Сегодня мы понимаем многие системы, но нам пока не поддаются крупные взаимосвязанные системы, которые часто называют сложными адаптивными системами. Дело в том, что нельзя понять глобальные свойства и характеристики сложной адаптивной системы, исходя из анализа составляющих ее однородных агентов. Эти системы не линейные и не аддитивные; в них целое не равняется сумме его частей, а потому причины и следствия не поддаются объяснению. Наглядный пример такой системы – фондовый рынок4.
В инвестировании наше врожденное желание соединять причины и следствия наталкивается на трудноуловимость их связей. Так что же нам делать? Естественно, мы придумываем связи самостоятельно.
Почему инвесторам нужно знать об этой проблеме? Понимание человеческой потребности в объяснении всего и вся может быть полезной прививкой от совершения ошибок. Инвесторы, которые считают важным понимать, что движет рынком, рискуют попасть в ловушку ложной причинности. Многие сильные движения рынка не так-то легко объяснить.
200 лет назад в науке господствовал детерминизм. Воодушевленные открытиями Ньютона, ученые рассматривали вселенную как часовой механизм.
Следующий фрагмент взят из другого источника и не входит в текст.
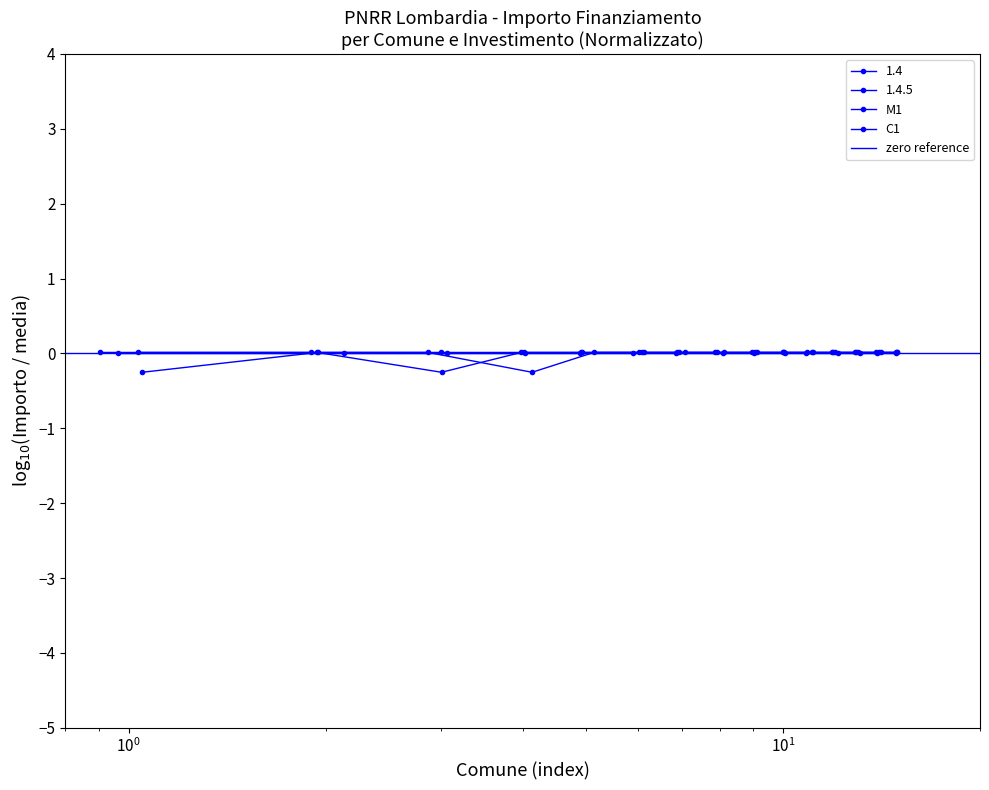

Is the value of M1 at BOLLATE greater than the value of C1 at BOLLATE?

No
Французский математик Пьер Симон Лаплас хорошо выразил суть детерминизма в своем знаменитом труде «Опыт философии теории вероятностей»:
Разум, которому в каждый определенный момент времени были бы известны все силы, приводящие природу в движение, и положение всех тел, из которых она состоит, будь он также достаточно обширен, чтобы подвергнуть эти данные анализу, смог бы объять единым законом движение величайших тел Вселенной и мельчайшего атома; для такого разума ничего не было бы неясного, и будущее существовало бы в его глазах точно так же, как прошлое.
Такой разум часто называют демоном Лапласа. Идея, что мы можем узнать прошлое, настоящее и будущее через детальные вычисления, была и остается очень привлекательной именно потому, что она играет на нашем пристрастии к причинно-следственному мышлению.